Not all my mail has been mean-spirited. A fair number expressed polite disappointment; others relief and gratitude. Still others offered reasonable arguments aimed at changing my mind. I may yet.
In the meantime, this assault and my decision to write about it aren't really about me – or even Sarah Palin. The mailbag is about us, our country, and what we really believe.
That we have become a partisan nation is no secret. This week has provided a vivid example of where rabid partisanship leads with the failure of Congress to pass a bailout bill vitally needed to keep our economy from unraveling.
House Speaker Nancy Pelosi gave a partisan speech. Republicans responded by voting against the bill.
Everyone's to blame, by the way.
Such extreme partisanship has a crippling effect on government, which may be desirable at times, but not now. More important in the long term is the less tangible effect of stifling free speech.
Readers have every right to reject my opinion. But when we decide that a person is a traitor and should die for having an opinion different than one's own, then we cross into territory that puts all freedoms at risk. (I hear you, Dixie Chicks.)

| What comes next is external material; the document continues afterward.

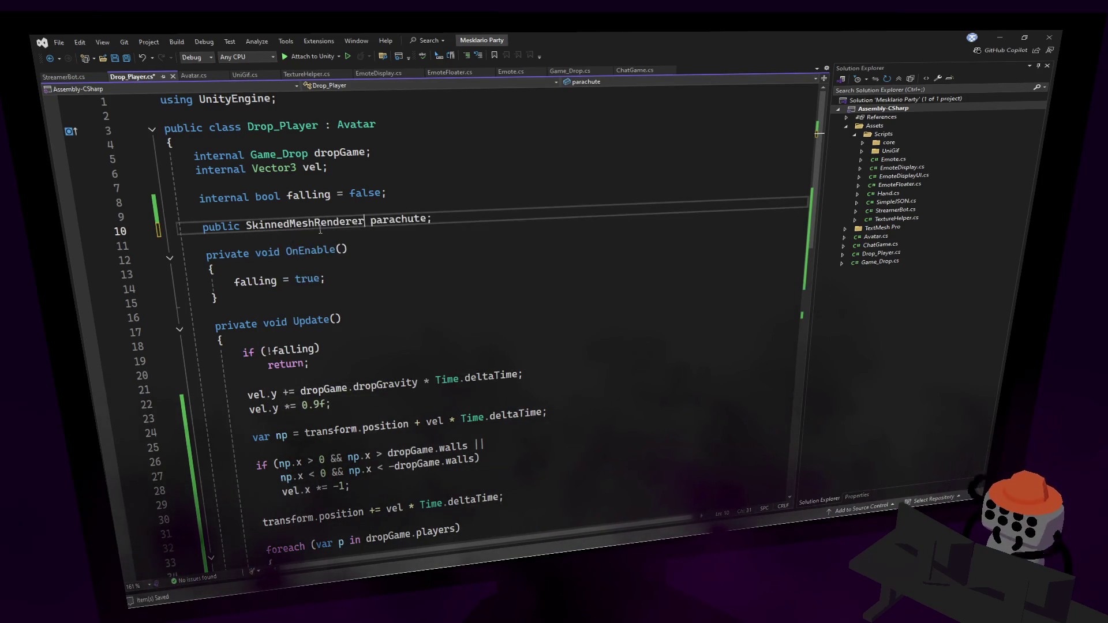
{"action": "key", "text": "ctrl+s"}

I'm sure it is coincidence that, upon the Palin column's publication, a conservative organization suddenly canceled a speech I was scheduled to deliver in a few days. If I were paranoid, I might wonder whether I was being punished for speaking incorrectly.
Unfortunately, that's the way one begins to think when party loyalty is given a higher value than loyalty to bedrock principles.
Our day of reckoning, indeed, may be upon us. Between war and economic collapse, we have enormous challenges. It will take the best of everyone to solve them. That process begins minimally with a commitment to engage in civil discourse and a cease-fire in the war against unwelcome ideas.
In that spirit, may Sarah Palin be fearless in Thursday's debate and speak her true mind.